Choosing a theme can help you make decisions as to how to carve a peace between your characters and your plot. It can guide you to where a story needs to go. And yet, if you let your theme dominate your story, it will leach all the colour, all the texture, all immersive ‘hereness’ from your story. Themes are abstractions. They should sit at the foundation of the story, but never on the surface.
Let me give you a very simple, obvious example: I want to write a story with trust as a dominant theme. BDSM seems like a perfect fit. My characters are going to learn that the only way they can explore the outer reaches of their erotic imaginations is to trust each other.
However, if I keep bringing up ‘trust’ in the story. If I keep placing the words into the mouths of my characters, into their brains, if I keep bringing something as abstract as ‘trust’ to the fore of the story, it will lose every ounce of heat it might have had. You may end up with readers nodding their heads in agreement, but you’re preaching to the choir. You’ve just produced a piece of rhetorical propaganda, not a story.

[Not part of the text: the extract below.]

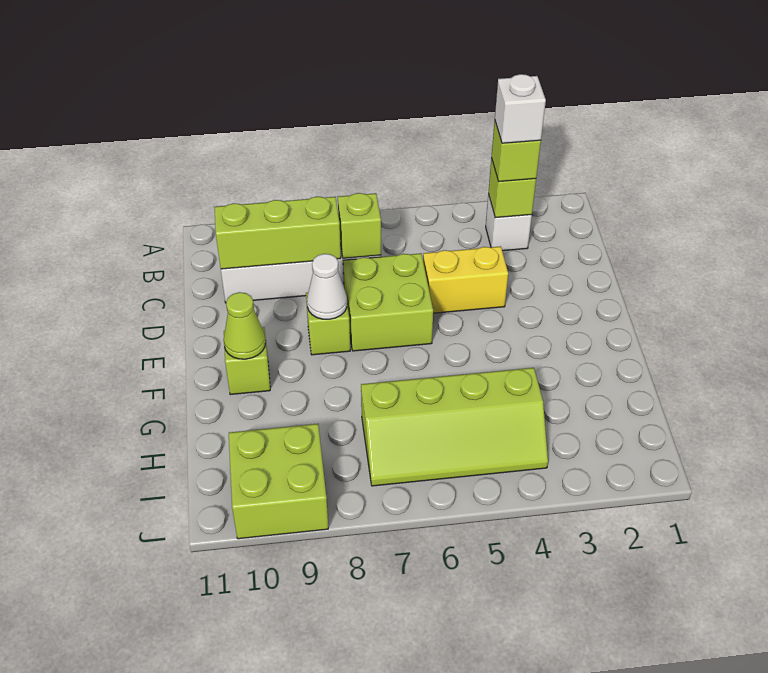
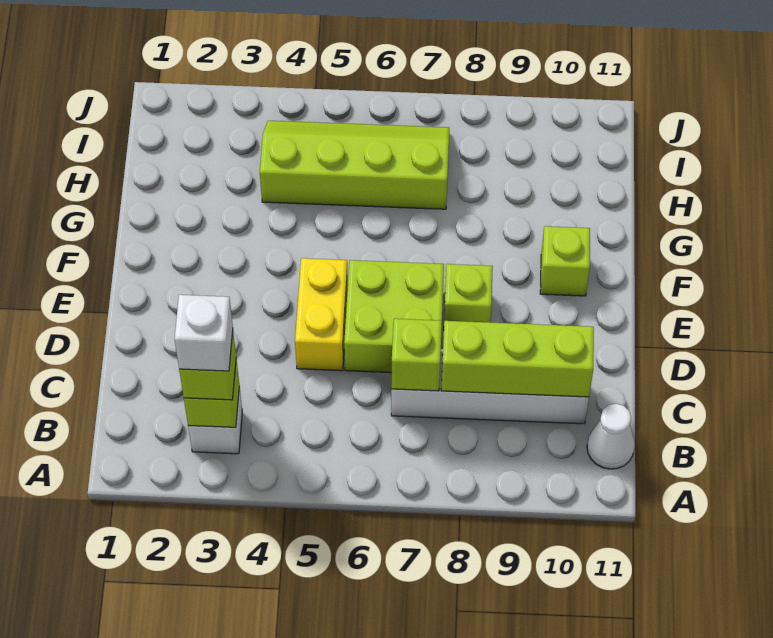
yellow 1x2 brick [423,246,508,313] -> yellow 1x2 brick turned to [295,258,348,371]
white 1x1 cone [307,254,347,319] -> white 1x1 cone moved to [587,404,635,469]
lime 1x1 cone [224,292,266,359] -> none
lime 2x2 brick [229,424,328,539] -> none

Of course, the issue of trust needs to be there. But it needs to operate below the surface, like a current in the river, driving the story along invisibly. You can show your reader the ultimate results of a lack of trust. You can show your reader what its presence can enable. But if you bring it directly into the text of the story, you treat your reader like a child. You don’t allow them to discover the theme and its implications on their own. You need to let your theme inform your story, but not dominate it.
If you do, your reader will come away from your story not only having had a good, immersive erotic experience, but also with a head full of ideas and questions. For me, this is the ultimate goal of writing anything.
When you start thinking about a new story, do you consider its theme? How do you weave it in?